Please read Part 1: What are Cloud SLA’s and why are they so important to you?
What is Composite SLA for cloud services?
When combining SLAs across different service offerings, the resultant SLA is a called a Composite SLA. The resulting composite SLA can provide higher or lower uptime values, depending on your application architecture.
How do you calculate downtime?
Let’s take a simple web application that writes data to a SQL Database. These two distinct cloud services (Web App and SQL database) have the following cloud SLAs:
In this example, if either service fails the whole application will fail. In general, the individual probability values for each service are independent. However, the composite SLA value for this application is:
99.95 percent × 99.99 percent = 99.94 percent
This means the combined probability of failure is higher than the individual SLA values. This isn’t surprising, because an application that relies on multiple services has more potential failure points.

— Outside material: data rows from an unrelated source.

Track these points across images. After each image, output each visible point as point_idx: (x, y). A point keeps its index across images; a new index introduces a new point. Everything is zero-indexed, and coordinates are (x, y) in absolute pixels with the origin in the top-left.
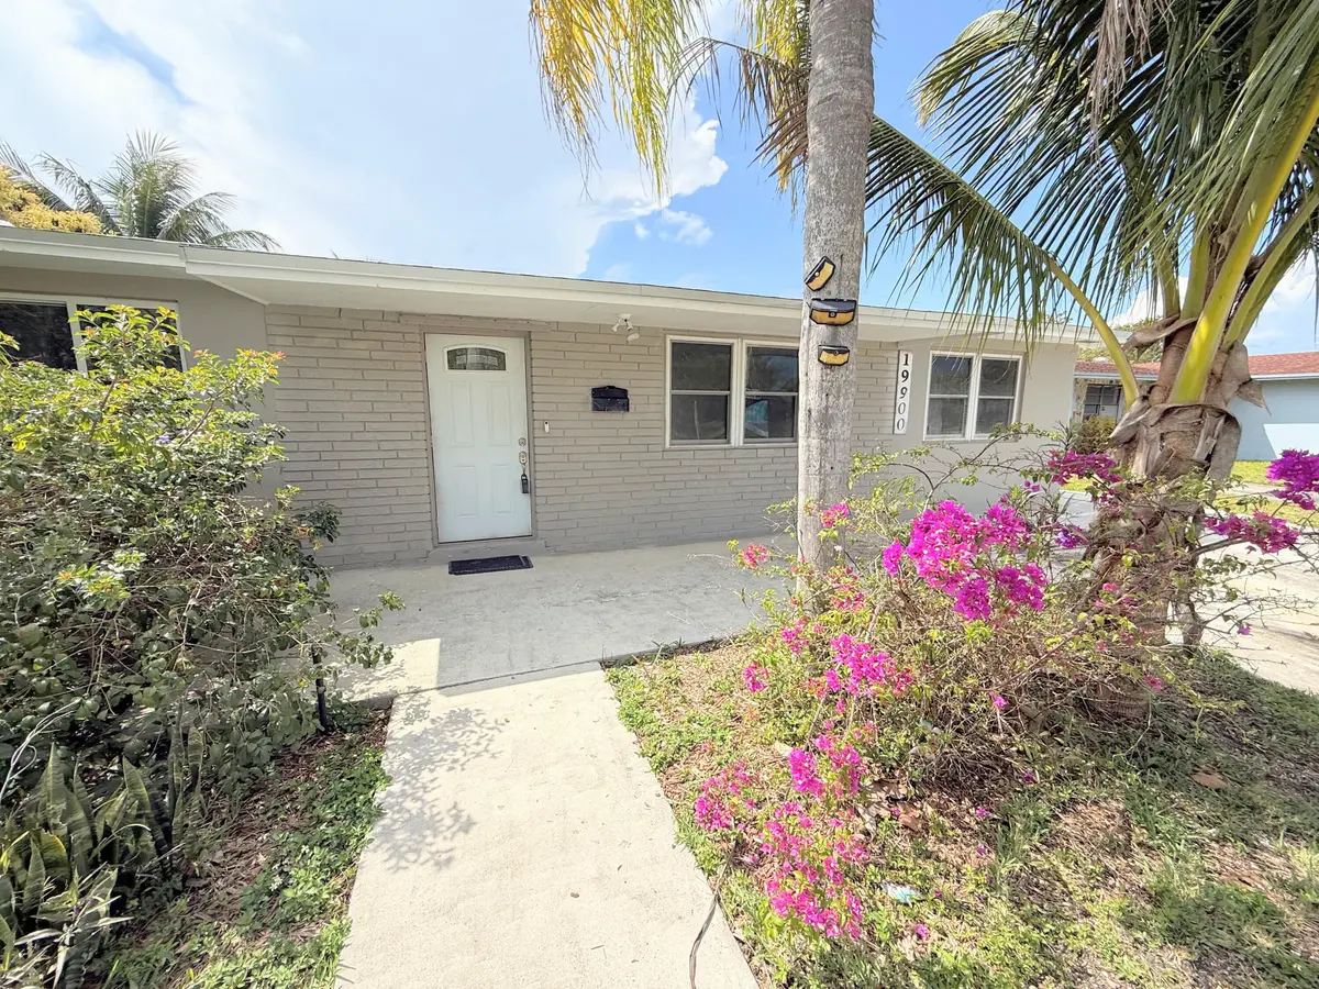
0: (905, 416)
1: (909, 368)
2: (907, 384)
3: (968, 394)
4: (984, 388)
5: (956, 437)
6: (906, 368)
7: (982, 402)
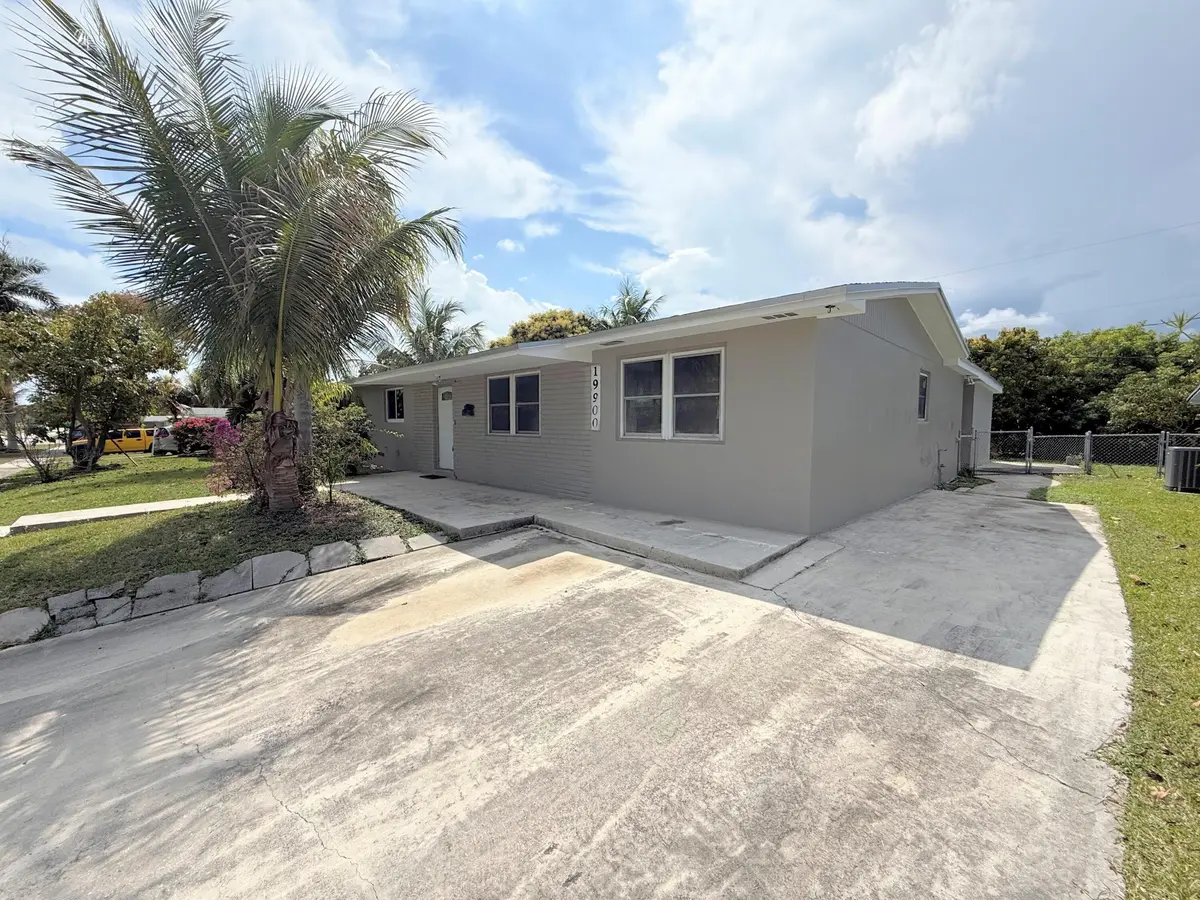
0: (598, 416)
1: (598, 378)
2: (598, 390)
3: (661, 394)
4: (677, 389)
5: (653, 436)
6: (596, 378)
7: (678, 401)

Conversely, you can improve the composite SLA by creating independent fallback paths. For example, if SQL Database is unavailable, you can put transactions into a queue for processing at a later time.
With this design, the application is still available even if it can’t connect to the database. However, it fails if both the database and the queue fail simultaneously.
If the expected percentage of time for a simultaneous failure is 0.0001 × 0.001, the composite SLA for this combined path of a database or queue would be:
1.0 − (0.0001 × 0.001) = 99.99999 percent
Therefore, if we add the queue to our web app, the total composite SLA is:
99.95 percent × 99.99999 percent = ~99.95 percent
Notice we’ve improved our SLA behavior. However, there are trade-offs to using this approach: the application logic is more complicated, you are paying more to add the queue support, and there may be data-consistency issues you’ll have to deal with due to retry behavior.